* Brief
Arrange every line of text in the saved entries as a Markdown table with the columns "No." and "Line," numbering the rows in order and skipping blank lines. Leave the pictures out of the table.

[Saved entries]
--------
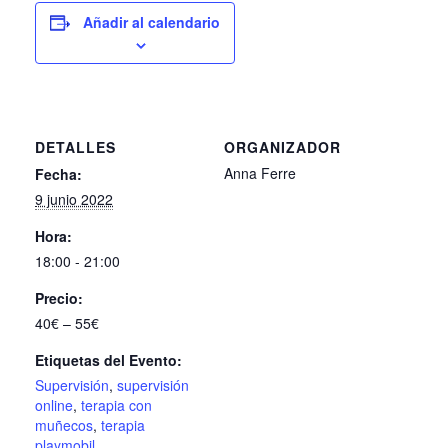
Añadir al calendario
DETALLES
ORGANIZADOR
Anna Ferre
Fecha:
9 junio 2022
Hora:
18:00 - 21:00
Precio:
40€ – 55€
Etiquetas del Evento:
Supervisión
,
supervisión
online
,
terapia con
muñecos
,
terapia
playmobil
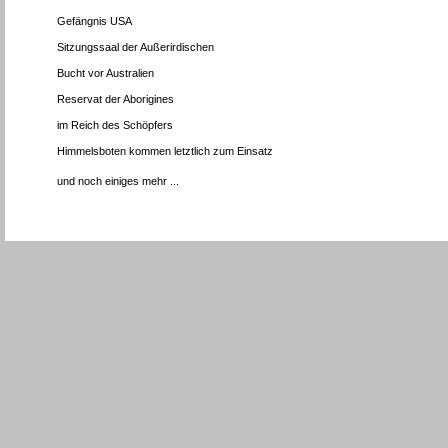
Gefängnis USA
Sitzungssaal der Außerirdischen
Bucht vor Australien
Reservat der Aborigines
im Reich des Schöpfers
Himmelsboten kommen letztlich zum Einsatz
und noch einiges mehr ...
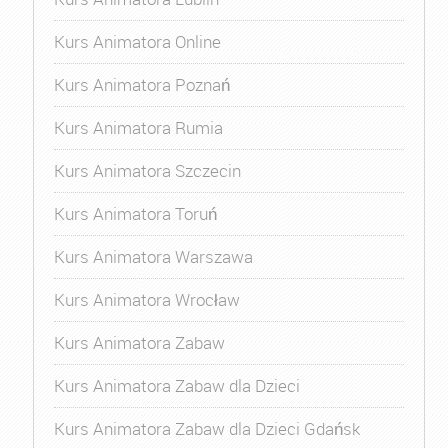
Kurs Animatora Online
Kurs Animatora Poznań
Kurs Animatora Rumia
Kurs Animatora Szczecin
Kurs Animatora Toruń
Kurs Animatora Warszawa
Kurs Animatora Wrocław
Kurs Animatora Zabaw
Kurs Animatora Zabaw dla Dzieci
Kurs Animatora Zabaw dla Dzieci Gdańsk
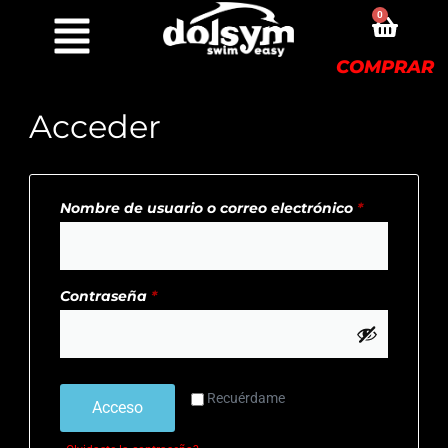
MI CUENTA
0
COMPRAR
Acceder
Nombre de usuario o correo electrónico
*
Contraseña
*
Recuérdame
Acceso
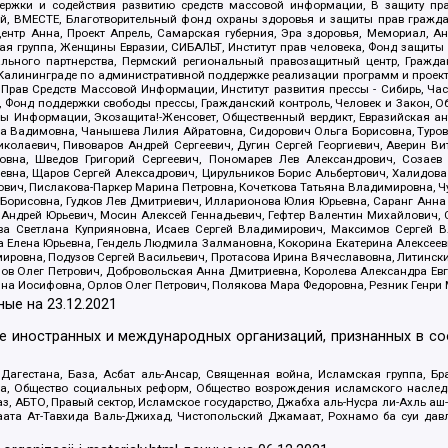
держки и содействия развитию средств массовой информации, В защиту п
ий, ВМЕСТЕ, Благотворительный фонд охраны здоровья и защиты прав граж
, центр Анна, Проект Апрель, Самарская губерния, Эра здоровья, Мемориал,
я группа, Женщины Евразии, СИБАЛЬТ, Институт прав человека, Фонд защиты 
льного партнерства, Пермский региональный правозащитный центр, Граждан
лининграде по административной поддержке реализации программ и проекто
 Прав Средств Массовой Информации, Институт развития прессы - Сибирь, Ча
, Фонд поддержки свободы прессы, Гражданский контроль, Человек и Закон, 
оды Информации, Экозащита!-Женсовет, Общественный вердикт, Евразийская а
 Вадимовна, Чанышева Лилия Айратовна, Сидорович Ольга Борисовна, Туровс
олаевич, Пивоваров Андрей Сергеевич, Дугин Сергей Георгиевич, Аверин В
вна, Шведов Григорий Сергеевич, Пономарев Лев Александрович, Созаев
евна, Щаров Сергей Алексадрович, Цирульников Борис Альбертович, Халидо
ович, Пислакова-Паркер Марина Петровна, Кочеткова Татьяна Владимировна, Ч
Борисовна, Гудков Лев Дмитриевич, Илларионова Юлия Юрьевна, Саранг Анна
Андрей Юрьевич, Мосин Алексей Геннадьевич, Гефтер Валентин Михайлович,
а Светлана Куприяновна, Исаев Сергей Владимирович, Максимов Сергей Вл
а Елена Юрьевна, Гендель Людмила Залмановна, Кокорина Екатерина Алексее
ровна, Подузов Сергей Васильевич, Протасова Ирина Вячеславовна, Литинск
ов Олег Петрович, Добровольская Анна Дмитриевна, Королева Александра Ев
яна Иосифовна, Орлов Олег Петрович, Полякова Мара Федоровна, Резник Генри
ные на
23.12.2021
ле иностранных и международных организаций, признанных в с
гестана, База, Асбат аль-Ансар, Священная война, Исламская группа, Бра
ана, Общество социальных реформ, Общество возрождения исламского насле
з, АБТО, Правый сектор, Исламское государство, Джабха аль-Нусра ли-Ахль а
та Ат-Тавхида Валь-Джихад, Чистопольский Джамаат, Рохнамо ба суи давлат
--------
* Answer section
| No. | Line |
|---|---|
| 1 | Añadir al calendario |
| 2 | DETALLES |
| 3 | ORGANIZADOR |
| 4 | Anna Ferre |
| 5 | Fecha: |
| 6 | 9 junio 2022 |
| 7 | Hora: |
| 8 | 18:00 - 21:00 |
| 9 | Precio: |
| 10 | 40€ – 55€ |
| 11 | Etiquetas del Evento: |
| 12 | Supervisión |
| 13 | , |
| 14 | supervisión |
| 15 | online |
| 16 | , |
| 17 | terapia con |
| 18 | muñecos |
| 19 | , |
| 20 | terapia |
| 21 | playmobil |
| 22 | Gefängnis USA |
| 23 | Sitzungssaal der Außerirdischen |
| 24 | Bucht vor Australien |
| 25 | Reservat der Aborigines |
| 26 | im Reich des Schöpfers |
| 27 | Himmelsboten kommen letztlich zum Einsatz |
| 28 | und noch einiges mehr ... |
| 29 | Kurs Animatora Online |
| 30 | Kurs Animatora Poznań |
| 31 | Kurs Animatora Rumia |
| 32 | Kurs Animatora Szczecin |
| 33 | Kurs Animatora Toruń |
| 34 | Kurs Animatora Warszawa |
| 35 | Kurs Animatora Wrocław |
| 36 | Kurs Animatora Zabaw |
| 37 | Kurs Animatora Zabaw dla Dzieci |
| 38 | Kurs Animatora Zabaw dla Dzieci Gdańsk |
| 39 | MI CUENTA |
| 40 | 0 |
| 41 | COMPRAR |
| 42 | Acceder |
| 43 | Nombre de usuario o correo electrónico |
| 44 | * |
| 45 | Contraseña |
| 46 | * |
| 47 | Recuérdame |
| 48 | Acceso |
| 49 | держки и содействия развитию средств массовой информации, В защиту п |
| 50 | ий, ВМЕСТЕ, Благотворительный фонд охраны здоровья и защиты прав граж |
| 51 | , центр Анна, Проект Апрель, Самарская губерния, Эра здоровья, Мемориал, |
| 52 | я группа, Женщины Евразии, СИБАЛЬТ, Институт прав человека, Фонд защиты  |
| 53 | льного партнерства, Пермский региональный правозащитный центр, Граждан |
| 54 | лининграде по административной поддержке реализации программ и проекто |
| 55 |  Прав Средств Массовой Информации, Институт развития прессы - Сибирь, Ча |
| 56 | , Фонд поддержки свободы прессы, Гражданский контроль, Человек и Закон,  |
| 57 | оды Информации, Экозащита!-Женсовет, Общественный вердикт, Евразийская а |
| 58 |  Вадимовна, Чанышева Лилия Айратовна, Сидорович Ольга Борисовна, Туровс |
| 59 | олаевич, Пивоваров Андрей Сергеевич, Дугин Сергей Георгиевич, Аверин В |
| 60 | вна, Шведов Григорий Сергеевич, Пономарев Лев Александрович, Созаев |
| 61 | евна, Щаров Сергей Алексадрович, Цирульников Борис Альбертович, Халидо |
| 62 | ович, Пислакова-Паркер Марина Петровна, Кочеткова Татьяна Владимировна, Ч |
| 63 | Борисовна, Гудков Лев Дмитриевич, Илларионова Юлия Юрьевна, Саранг Анна |
| 64 | Андрей Юрьевич, Мосин Алексей Геннадьевич, Гефтер Валентин Михайлович, |
| 65 | а Светлана Куприяновна, Исаев Сергей Владимирович, Максимов Сергей Вл |
| 66 | а Елена Юрьевна, Гендель Людмила Залмановна, Кокорина Екатерина Алексее |
| 67 | ровна, Подузов Сергей Васильевич, Протасова Ирина Вячеславовна, Литинск |
| 68 | ов Олег Петрович, Добровольская Анна Дмитриевна, Королева Александра Ев |
| 69 | яна Иосифовна, Орлов Олег Петрович, Полякова Мара Федоровна, Резник Генри |
| 70 | ные на |
| 71 | 23.12.2021 |
| 72 | ле иностранных и международных организаций, признанных в с |
| 73 | гестана, База, Асбат аль-Ансар, Священная война, Исламская группа, Бра |
| 74 | ана, Общество социальных реформ, Общество возрождения исламского насле |
| 75 | з, АБТО, Правый сектор, Исламское государство, Джабха аль-Нусра ли-Ахль а |
| 76 | та Ат-Тавхида Валь-Джихад, Чистопольский Джамаат, Рохнамо ба суи давлат |